● **TEXTO DADO**:
Difusión Cultural: EL HOMBRE DEL MARAÑON.


Vida de Manuel Antonio Mesones Muro

Escribe: Raúl Porras Barrenechea

 José Mejía Baca ha afirmado su personalidad de escritor y de artista en crónicas tersas y de firme trazo descriptivo sobre los pueblos del Norte del Perú, en charlas de radio sobre el folklore norteño y en interpretaciones felices del alma del cholo de la costa peruana. En un libro logrado, ASPECTOS CRIOLLOS, Mejía Baca nos ha descrito el paisaje y el hombre norteños, con una simpatía instintiva, trazándonos unas claras estampas del mar y del cholo, del caballito de totora y del muelle de Eten, con elogios en los que se siente el bordoneo de la guitarra y el ardiente zapateo de la marinera. Ahí aparece en su vera efigie el cholo de Ferreñafe y de Monsefú, "pendenciero, aguardentoso, pirotécnico, gallero, arpista, jaranista y capitulero". El ambiente del Norte es de alegría continua. El cholo —dice Mejía Baca— tiene "instinto fiestero". Su propia religiosidad no tiene más proyec­ciones que las del día de fiesta, el santo y el jolgorio, liturgia de cera y chicha. En este ambiente de procesión y de banda de música, de castillo de cohetes y de jarana criolla, surge a veces el aire dolido y triste de la Chongoyapana. O la parranda se interrumpe, repentinamente paralizada, porque ha pasado por el umbral de la fiesta una figura grave y severa, obsesionados los ojos y el alma por una idea avasalladora. El hombre del Norte que se olvida de la fiesta criolla, para pensar en ese deber profundo que es la Patria, se llama Manuel Antonio Mesones Muro.

● **LO QUE SE PIDE**: Extrae íntegro el texto sobre Manuel Antonio Mesones Muro, palabra por palabra y sin cambiar nada.

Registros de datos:
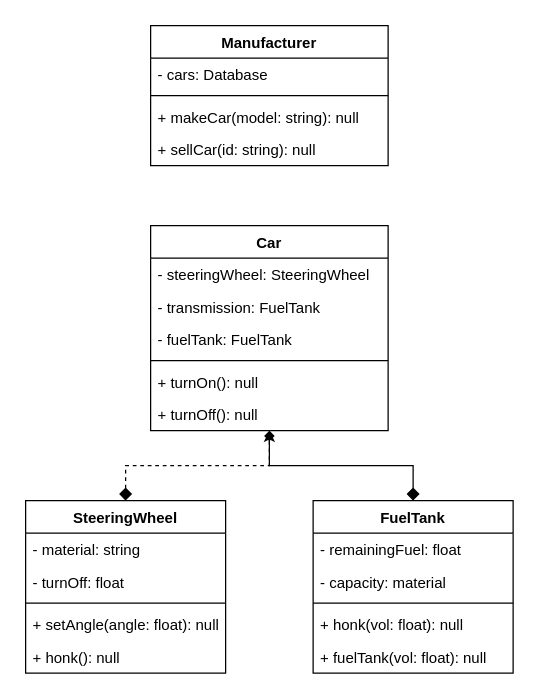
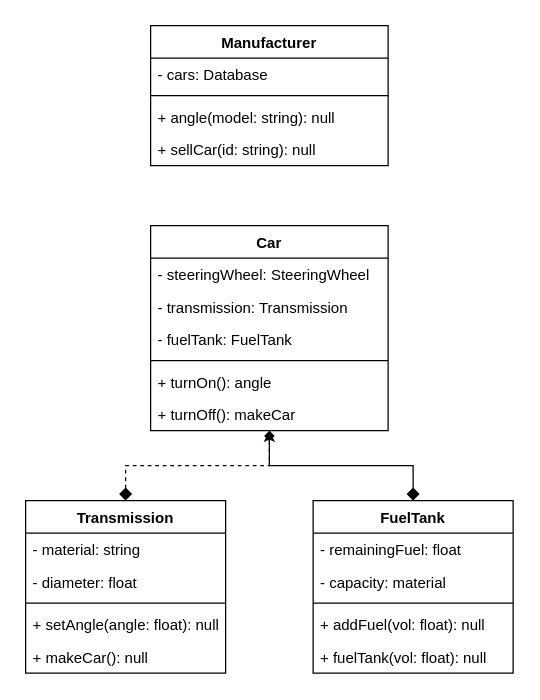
  <mxCell id="0" />
  <mxCell id="1" parent="0" />
  <mxCell id="2" value="Car" style="swimlane;fontStyle=1;align=center;verticalAlign=top;childLayout=stackLayout;horizontal=1;startSize=26;horizontalStack=0;resizeParent=1;resizeParentMax=0;resizeLast=0;collapsible=1;marginBottom=0;" vertex="1" parent="1"><mxGeometry x="120" y="180" width="190" height="164" as="geometry" /></mxCell>
  <mxCell id="3" value="- steeringWheel: SteeringWheel" style="text;strokeColor=none;fillColor=none;align=left;verticalAlign=top;spacingLeft=4;spacingRight=4;overflow=hidden;rotatable=0;points=[[0,0.5],[1,0.5]];portConstraint=eastwest;" vertex="1" parent="2"><mxGeometry y="26" width="190" height="26" as="geometry" /></mxCell>
- <mxCell id="4" value="- transmission: FuelTank" style="text;strokeColor=none;fillColor=none;align=left;verticalAlign=top;spacingLeft=4;spacingRight=4;overflow=hidden;rotatable=0;points=[[0,0.5],[1,0.5]];portConstraint=eastwest;" vertex="1" parent="2"><mxGeometry y="52" width="190" height="26" as="geometry" /></mxCell>
+ <mxCell id="4" value="- transmission: Transmission" style="text;strokeColor=none;fillColor=none;align=left;verticalAlign=top;spacingLeft=4;spacingRight=4;overflow=hidden;rotatable=0;points=[[0,0.5],[1,0.5]];portConstraint=eastwest;" vertex="1" parent="2"><mxGeometry y="52" width="190" height="26" as="geometry" /></mxCell>
  <mxCell id="5" value="- fuelTank: FuelTank" style="text;strokeColor=none;fillColor=none;align=left;verticalAlign=top;spacingLeft=4;spacingRight=4;overflow=hidden;rotatable=0;points=[[0,0.5],[1,0.5]];portConstraint=eastwest;" vertex="1" parent="2"><mxGeometry y="78" width="190" height="26" as="geometry" /></mxCell>
  <mxCell id="6" value="" style="line;strokeWidth=1;fillColor=none;align=left;verticalAlign=middle;spacingTop=-1;spacingLeft=3;spacingRight=3;rotatable=0;labelPosition=right;points=[];portConstraint=eastwest;" vertex="1" parent="2"><mxGeometry y="104" width="190" height="8" as="geometry" /></mxCell>
- <mxCell id="7" value="+ turnOn(): null" style="text;strokeColor=none;fillColor=none;align=left;verticalAlign=top;spacingLeft=4;spacingRight=4;overflow=hidden;rotatable=0;points=[[0,0.5],[1,0.5]];portConstraint=eastwest;" vertex="1" parent="2"><mxGeometry y="112" width="190" height="26" as="geometry" /></mxCell>
- <mxCell id="8" value="+ turnOff(): null" style="text;strokeColor=none;fillColor=none;align=left;verticalAlign=top;spacingLeft=4;spacingRight=4;overflow=hidden;rotatable=0;points=[[0,0.5],[1,0.5]];portConstraint=eastwest;" vertex="1" parent="2"><mxGeometry y="138" width="190" height="26" as="geometry" /></mxCell>
+ <mxCell id="7" value="+ turnOn(): angle" style="text;strokeColor=none;fillColor=none;align=left;verticalAlign=top;spacingLeft=4;spacingRight=4;overflow=hidden;rotatable=0;points=[[0,0.5],[1,0.5]];portConstraint=eastwest;" vertex="1" parent="2"><mxGeometry y="112" width="190" height="26" as="geometry" /></mxCell>
+ <mxCell id="8" value="+ turnOff(): makeCar" style="text;strokeColor=none;fillColor=none;align=left;verticalAlign=top;spacingLeft=4;spacingRight=4;overflow=hidden;rotatable=0;points=[[0,0.5],[1,0.5]];portConstraint=eastwest;" vertex="1" parent="2"><mxGeometry y="138" width="190" height="26" as="geometry" /></mxCell>
  <mxCell id="9" value="Manufacturer" style="swimlane;fontStyle=1;align=center;verticalAlign=top;childLayout=stackLayout;horizontal=1;startSize=26;horizontalStack=0;resizeParent=1;resizeParentMax=0;resizeLast=0;collapsible=1;marginBottom=0;" vertex="1" parent="1"><mxGeometry x="120" y="20" width="190" height="112" as="geometry" /></mxCell>
  <mxCell id="10" value="- cars: Database" style="text;strokeColor=none;fillColor=none;align=left;verticalAlign=top;spacingLeft=4;spacingRight=4;overflow=hidden;rotatable=0;points=[[0,0.5],[1,0.5]];portConstraint=eastwest;" vertex="1" parent="9"><mxGeometry y="26" width="190" height="26" as="geometry" /></mxCell>
  <mxCell id="11" value="" style="line;strokeWidth=1;fillColor=none;align=left;verticalAlign=middle;spacingTop=-1;spacingLeft=3;spacingRight=3;rotatable=0;labelPosition=right;points=[];portConstraint=eastwest;" vertex="1" parent="9"><mxGeometry y="52" width="190" height="8" as="geometry" /></mxCell>
- <mxCell id="12" value="+ makeCar(model: string): null" style="text;strokeColor=none;fillColor=none;align=left;verticalAlign=top;spacingLeft=4;spacingRight=4;overflow=hidden;rotatable=0;points=[[0,0.5],[1,0.5]];portConstraint=eastwest;" vertex="1" parent="9"><mxGeometry y="60" width="190" height="26" as="geometry" /></mxCell>
+ <mxCell id="12" value="+ angle(model: string): null" style="text;strokeColor=none;fillColor=none;align=left;verticalAlign=top;spacingLeft=4;spacingRight=4;overflow=hidden;rotatable=0;points=[[0,0.5],[1,0.5]];portConstraint=eastwest;" vertex="1" parent="9"><mxGeometry y="60" width="190" height="26" as="geometry" /></mxCell>
  <mxCell id="13" value="+ sellCar(id: string): null" style="text;strokeColor=none;fillColor=none;align=left;verticalAlign=top;spacingLeft=4;spacingRight=4;overflow=hidden;rotatable=0;points=[[0,0.5],[1,0.5]];portConstraint=eastwest;" vertex="1" parent="9"><mxGeometry y="86" width="190" height="26" as="geometry" /></mxCell>
  <mxCell id="14" style="edgeStyle=orthogonalEdgeStyle;rounded=0;orthogonalLoop=1;jettySize=auto;html=1;exitX=0.5;exitY=0;exitDx=0;exitDy=0;startArrow=diamond;startFill=1;startSize=8;endSize=6;dashed=1;" edge="1" parent="1" source="15" target="2"><mxGeometry relative="1" as="geometry" /></mxCell>
- <mxCell id="15" value="SteeringWheel" style="swimlane;fontStyle=1;align=center;verticalAlign=top;childLayout=stackLayout;horizontal=1;startSize=26;horizontalStack=0;resizeParent=1;resizeParentMax=0;resizeLast=0;collapsible=1;marginBottom=0;" vertex="1" parent="1"><mxGeometry x="20" y="400" width="160" height="138" as="geometry" /></mxCell>
+ <mxCell id="15" value="Transmission" style="swimlane;fontStyle=1;align=center;verticalAlign=top;childLayout=stackLayout;horizontal=1;startSize=26;horizontalStack=0;resizeParent=1;resizeParentMax=0;resizeLast=0;collapsible=1;marginBottom=0;" vertex="1" parent="1"><mxGeometry x="20" y="400" width="160" height="138" as="geometry" /></mxCell>
  <mxCell id="16" value="- material: string" style="text;strokeColor=none;fillColor=none;align=left;verticalAlign=top;spacingLeft=4;spacingRight=4;overflow=hidden;rotatable=0;points=[[0,0.5],[1,0.5]];portConstraint=eastwest;" vertex="1" parent="15"><mxGeometry y="26" width="160" height="26" as="geometry" /></mxCell>
- <mxCell id="17" value="- turnOff: float" style="text;strokeColor=none;fillColor=none;align=left;verticalAlign=top;spacingLeft=4;spacingRight=4;overflow=hidden;rotatable=0;points=[[0,0.5],[1,0.5]];portConstraint=eastwest;" vertex="1" parent="15"><mxGeometry y="52" width="160" height="26" as="geometry" /></mxCell>
+ <mxCell id="17" value="- diameter: float" style="text;strokeColor=none;fillColor=none;align=left;verticalAlign=top;spacingLeft=4;spacingRight=4;overflow=hidden;rotatable=0;points=[[0,0.5],[1,0.5]];portConstraint=eastwest;" vertex="1" parent="15"><mxGeometry y="52" width="160" height="26" as="geometry" /></mxCell>
  <mxCell id="18" value="" style="line;strokeWidth=1;fillColor=none;align=left;verticalAlign=middle;spacingTop=-1;spacingLeft=3;spacingRight=3;rotatable=0;labelPosition=right;points=[];portConstraint=eastwest;" vertex="1" parent="15"><mxGeometry y="78" width="160" height="8" as="geometry" /></mxCell>
  <mxCell id="19" value="+ setAngle(angle: float): null" style="text;strokeColor=none;fillColor=none;align=left;verticalAlign=top;spacingLeft=4;spacingRight=4;overflow=hidden;rotatable=0;points=[[0,0.5],[1,0.5]];portConstraint=eastwest;" vertex="1" parent="15"><mxGeometry y="86" width="160" height="26" as="geometry" /></mxCell>
- <mxCell id="20" value="+ honk(): null" style="text;strokeColor=none;fillColor=none;align=left;verticalAlign=top;spacingLeft=4;spacingRight=4;overflow=hidden;rotatable=0;points=[[0,0.5],[1,0.5]];portConstraint=eastwest;" vertex="1" parent="15"><mxGeometry y="112" width="160" height="26" as="geometry" /></mxCell>
+ <mxCell id="20" value="+ makeCar(): null" style="text;strokeColor=none;fillColor=none;align=left;verticalAlign=top;spacingLeft=4;spacingRight=4;overflow=hidden;rotatable=0;points=[[0,0.5],[1,0.5]];portConstraint=eastwest;" vertex="1" parent="15"><mxGeometry y="112" width="160" height="26" as="geometry" /></mxCell>
  <mxCell id="21" style="edgeStyle=orthogonalEdgeStyle;rounded=0;orthogonalLoop=1;jettySize=auto;html=1;exitX=0.5;exitY=0;exitDx=0;exitDy=0;startArrow=diamond;startFill=1;startSize=8;endSize=6;endArrow=diamond;" edge="1" parent="1" source="22" target="2"><mxGeometry relative="1" as="geometry" /></mxCell>
  <mxCell id="22" value="FuelTank" style="swimlane;fontStyle=1;align=center;verticalAlign=top;childLayout=stackLayout;horizontal=1;startSize=26;horizontalStack=0;resizeParent=1;resizeParentMax=0;resizeLast=0;collapsible=1;marginBottom=0;" vertex="1" parent="1"><mxGeometry x="250" y="400" width="160" height="138" as="geometry" /></mxCell>
  <mxCell id="23" value="- remainingFuel: float" style="text;strokeColor=none;fillColor=none;align=left;verticalAlign=top;spacingLeft=4;spacingRight=4;overflow=hidden;rotatable=0;points=[[0,0.5],[1,0.5]];portConstraint=eastwest;" vertex="1" parent="22"><mxGeometry y="26" width="160" height="26" as="geometry" /></mxCell>
  <mxCell id="24" value="- capacity: material" style="text;strokeColor=none;fillColor=none;align=left;verticalAlign=top;spacingLeft=4;spacingRight=4;overflow=hidden;rotatable=0;points=[[0,0.5],[1,0.5]];portConstraint=eastwest;" vertex="1" parent="22"><mxGeometry y="52" width="160" height="26" as="geometry" /></mxCell>
  <mxCell id="25" value="" style="line;strokeWidth=1;fillColor=none;align=left;verticalAlign=middle;spacingTop=-1;spacingLeft=3;spacingRight=3;rotatable=0;labelPosition=right;points=[];portConstraint=eastwest;" vertex="1" parent="22"><mxGeometry y="78" width="160" height="8" as="geometry" /></mxCell>
- <mxCell id="26" value="+ honk(vol: float): null" style="text;strokeColor=none;fillColor=none;align=left;verticalAlign=top;spacingLeft=4;spacingRight=4;overflow=hidden;rotatable=0;points=[[0,0.5],[1,0.5]];portConstraint=eastwest;" vertex="1" parent="22"><mxGeometry y="86" width="160" height="26" as="geometry" /></mxCell>
+ <mxCell id="26" value="+ addFuel(vol: float): null" style="text;strokeColor=none;fillColor=none;align=left;verticalAlign=top;spacingLeft=4;spacingRight=4;overflow=hidden;rotatable=0;points=[[0,0.5],[1,0.5]];portConstraint=eastwest;" vertex="1" parent="22"><mxGeometry y="86" width="160" height="26" as="geometry" /></mxCell>
  <mxCell id="27" value="+ fuelTank(vol: float): null" style="text;strokeColor=none;fillColor=none;align=left;verticalAlign=top;spacingLeft=4;spacingRight=4;overflow=hidden;rotatable=0;points=[[0,0.5],[1,0.5]];portConstraint=eastwest;" vertex="1" parent="22"><mxGeometry y="112" width="160" height="26" as="geometry" /></mxCell>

● **EJERCICIO RESUELTO**:
Difusión Cultural: EL HOMBRE DEL MARAÑON.


Vida de Manuel Antonio Mesones Muro

Escribe: Raúl Porras Barrenechea

 José Mejía Baca ha afirmado su personalidad de escritor y de artista en crónicas tersas y de firme trazo descriptivo sobre los pueblos del Norte del Perú, en charlas de radio sobre el folklore norteño y en interpretaciones felices del alma del cholo de la costa peruana. En un libro logrado, ASPECTOS CRIOLLOS, Mejía Baca nos ha descrito el paisaje y el hombre norteños, con una simpatía instintiva, trazándonos unas claras estampas del mar y del cholo, del caballito de totora y del muelle de Eten, con elogios en los que se siente el bordoneo de la guitarra y el ardiente zapateo de la marinera. Ahí aparece en su vera efigie el cholo de Ferreñafe y de Monsefú, "pendenciero, aguardentoso, pirotécnico, gallero, arpista, jaranista y capitulero". El ambiente del Norte es de alegría continua. El cholo —dice Mejía Baca— tiene "instinto fiestero". Su propia religiosidad no tiene más proyec­ciones que las del día de fiesta, el santo y el jolgorio, liturgia de cera y chicha. En este ambiente de procesión y de banda de música, de castillo de cohetes y de jarana criolla, surge a veces el aire dolido y triste de la Chongoyapana. O la parranda se interrumpe, repentinamente paralizada, porque ha pasado por el umbral de la fiesta una figura grave y severa, obsesionados los ojos y el alma por una idea avasalladora. El hombre del Norte que se olvida de la fiesta criolla, para pensar en ese deber profundo que es la Patria, se llama Manuel Antonio Mesones Muro.